:: ENTRIES SHOWN

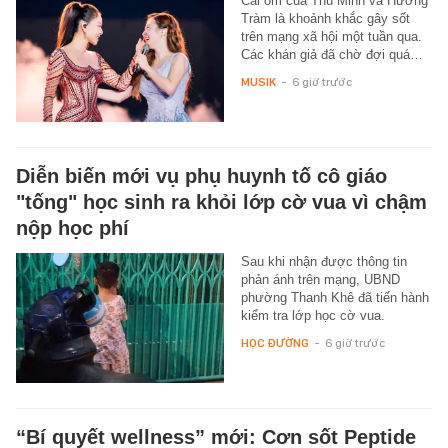
Cái ôm của Thu Minh và Hương
Tràm là khoảnh khắc gây sốt
trên mạng xã hội một tuần qua.
Các khán giả đã chờ đợi quá…
MUSIK
-
6 giờ trước
Diễn biến mới vụ phụ huynh tố cô giáo
"tống" học sinh ra khỏi lớp cờ vua vì chậm
nộp học phí
Sau khi nhận được thông tin
phản ánh trên mạng, UBND
phường Thanh Khê đã tiến hành
kiểm tra lớp học cờ vua.
HỌC ĐƯỜNG
-
6 giờ trước
“Bí quyết wellness” mới: Cơn sốt Peptide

::::

TASK PROMPT
The task calls for every record to be transcribed exactly, with no images included.

SOLVED PROBLEM
Cái ôm của Thu Minh và Hương
Tràm là khoảnh khắc gây sốt
trên mạng xã hội một tuần qua.
Các khán giả đã chờ đợi quá…
MUSIK
-
6 giờ trước
Diễn biến mới vụ phụ huynh tố cô giáo
"tống" học sinh ra khỏi lớp cờ vua vì chậm
nộp học phí
Sau khi nhận được thông tin
phản ánh trên mạng, UBND
phường Thanh Khê đã tiến hành
kiểm tra lớp học cờ vua.
HỌC ĐƯỜNG
-
6 giờ trước
“Bí quyết wellness” mới: Cơn sốt Peptide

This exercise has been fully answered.